November 11, 2011

Baby or Bathwater?

I am working with a number of great institutions/programs on the development of meaningful assessment processes.  Of course, I love what I do so it is easy to let it consume me as I know that ultimately, a successful process will lead to more successful students.  However, I am struck about how easy it is to get so focused on the process that we forget the real purpose of all this activity--thus the title of this entry.  Yes, the process is designed to determine how well the program/institution is doing in producing student outcomes.  However, is that all there is?
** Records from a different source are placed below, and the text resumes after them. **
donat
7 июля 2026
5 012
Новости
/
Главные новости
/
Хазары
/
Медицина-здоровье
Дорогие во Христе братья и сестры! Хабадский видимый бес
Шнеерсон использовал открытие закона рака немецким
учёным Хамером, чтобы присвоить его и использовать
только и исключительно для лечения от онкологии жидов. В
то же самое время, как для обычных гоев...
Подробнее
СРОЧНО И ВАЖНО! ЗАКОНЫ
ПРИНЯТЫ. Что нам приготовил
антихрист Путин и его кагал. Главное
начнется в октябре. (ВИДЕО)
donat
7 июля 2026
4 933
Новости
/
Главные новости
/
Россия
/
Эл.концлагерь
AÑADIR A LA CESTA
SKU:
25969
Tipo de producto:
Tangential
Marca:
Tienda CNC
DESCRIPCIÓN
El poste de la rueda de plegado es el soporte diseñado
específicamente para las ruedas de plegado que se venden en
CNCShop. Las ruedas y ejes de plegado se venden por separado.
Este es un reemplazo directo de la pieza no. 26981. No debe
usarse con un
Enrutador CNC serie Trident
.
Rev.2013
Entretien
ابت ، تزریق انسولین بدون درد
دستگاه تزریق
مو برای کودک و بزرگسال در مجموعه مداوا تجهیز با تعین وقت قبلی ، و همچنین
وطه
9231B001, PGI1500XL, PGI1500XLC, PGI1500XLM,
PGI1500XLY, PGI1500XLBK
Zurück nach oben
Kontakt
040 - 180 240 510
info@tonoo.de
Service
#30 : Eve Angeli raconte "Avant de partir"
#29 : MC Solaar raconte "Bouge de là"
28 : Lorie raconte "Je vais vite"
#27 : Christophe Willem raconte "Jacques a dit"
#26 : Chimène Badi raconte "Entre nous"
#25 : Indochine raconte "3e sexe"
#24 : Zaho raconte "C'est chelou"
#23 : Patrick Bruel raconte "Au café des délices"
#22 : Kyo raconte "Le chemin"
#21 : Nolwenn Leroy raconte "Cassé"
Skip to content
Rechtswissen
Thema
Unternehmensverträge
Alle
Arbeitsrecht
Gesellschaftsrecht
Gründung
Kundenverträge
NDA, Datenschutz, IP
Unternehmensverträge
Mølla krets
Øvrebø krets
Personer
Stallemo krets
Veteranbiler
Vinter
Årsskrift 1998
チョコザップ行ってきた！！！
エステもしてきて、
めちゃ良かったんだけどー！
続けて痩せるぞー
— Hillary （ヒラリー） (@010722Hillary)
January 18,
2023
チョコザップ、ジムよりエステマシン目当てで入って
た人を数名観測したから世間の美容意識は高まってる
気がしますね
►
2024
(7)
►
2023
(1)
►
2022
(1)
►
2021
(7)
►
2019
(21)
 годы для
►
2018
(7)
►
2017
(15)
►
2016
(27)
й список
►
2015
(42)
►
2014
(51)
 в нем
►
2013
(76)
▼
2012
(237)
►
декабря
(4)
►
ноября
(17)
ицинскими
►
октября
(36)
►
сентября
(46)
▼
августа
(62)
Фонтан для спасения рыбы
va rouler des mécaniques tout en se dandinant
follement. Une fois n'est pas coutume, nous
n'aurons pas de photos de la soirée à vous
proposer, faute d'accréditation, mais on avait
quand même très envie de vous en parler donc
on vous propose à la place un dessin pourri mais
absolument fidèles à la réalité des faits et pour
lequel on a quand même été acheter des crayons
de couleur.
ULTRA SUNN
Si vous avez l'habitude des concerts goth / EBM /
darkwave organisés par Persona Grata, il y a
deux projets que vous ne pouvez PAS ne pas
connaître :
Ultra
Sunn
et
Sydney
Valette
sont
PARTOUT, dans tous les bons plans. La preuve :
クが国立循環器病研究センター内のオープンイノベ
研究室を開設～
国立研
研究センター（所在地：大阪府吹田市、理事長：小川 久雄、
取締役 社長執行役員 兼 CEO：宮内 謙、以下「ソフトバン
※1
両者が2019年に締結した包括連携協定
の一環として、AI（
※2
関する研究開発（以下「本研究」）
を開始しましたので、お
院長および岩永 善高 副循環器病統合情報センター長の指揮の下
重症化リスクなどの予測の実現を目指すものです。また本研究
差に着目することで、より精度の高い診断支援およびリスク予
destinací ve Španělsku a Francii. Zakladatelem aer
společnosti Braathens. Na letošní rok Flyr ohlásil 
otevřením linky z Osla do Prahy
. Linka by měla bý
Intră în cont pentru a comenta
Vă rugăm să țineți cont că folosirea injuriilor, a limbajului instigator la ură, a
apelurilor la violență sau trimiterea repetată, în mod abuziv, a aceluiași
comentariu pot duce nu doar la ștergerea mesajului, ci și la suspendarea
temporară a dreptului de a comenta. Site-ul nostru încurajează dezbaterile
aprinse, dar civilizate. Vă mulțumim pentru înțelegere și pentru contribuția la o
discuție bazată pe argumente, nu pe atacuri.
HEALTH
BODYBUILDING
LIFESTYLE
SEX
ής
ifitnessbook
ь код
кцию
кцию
If we believe that student learning is cumulative over time and that what students learn in one course they will use, practice, or further develop in another course, then it becomes clear that collecting data in a "summative" course that documents student learning is sufficient to know how well the program/institution is doing in delivering education.  However, we need to remember that this is about STUDENTS and what they know or can do.   Research tells us that students do best when they know the performance that is expected of them and when they get feedback on their performance.  Individual students should be provided information on what is expected of them (i.e., what will be on the test) and given feedback on their performance in formative contexts (courses/experiences before the summative assessment).  For example, do they get the scoring rubric that will be used to evaluate their performance or do they get written comments as to how to improve their performance?  Does their performance "count" in the final grading process?  If they are being asked to write an essay about the importance of diversity in the work setting, do they also get feedback on their writing as well as the "content" of the essay?  If so, is it considered a part of the grade for the assignment?  Is writing important in all contexts or just writing classes?  What is the message that is being sent to students? 

Providing students with feedback on their performance throughout the curriculum will improve the student outcomes by the end of the program.  It is important that we don't leave students out of this process.  Too many times we only get bathwater.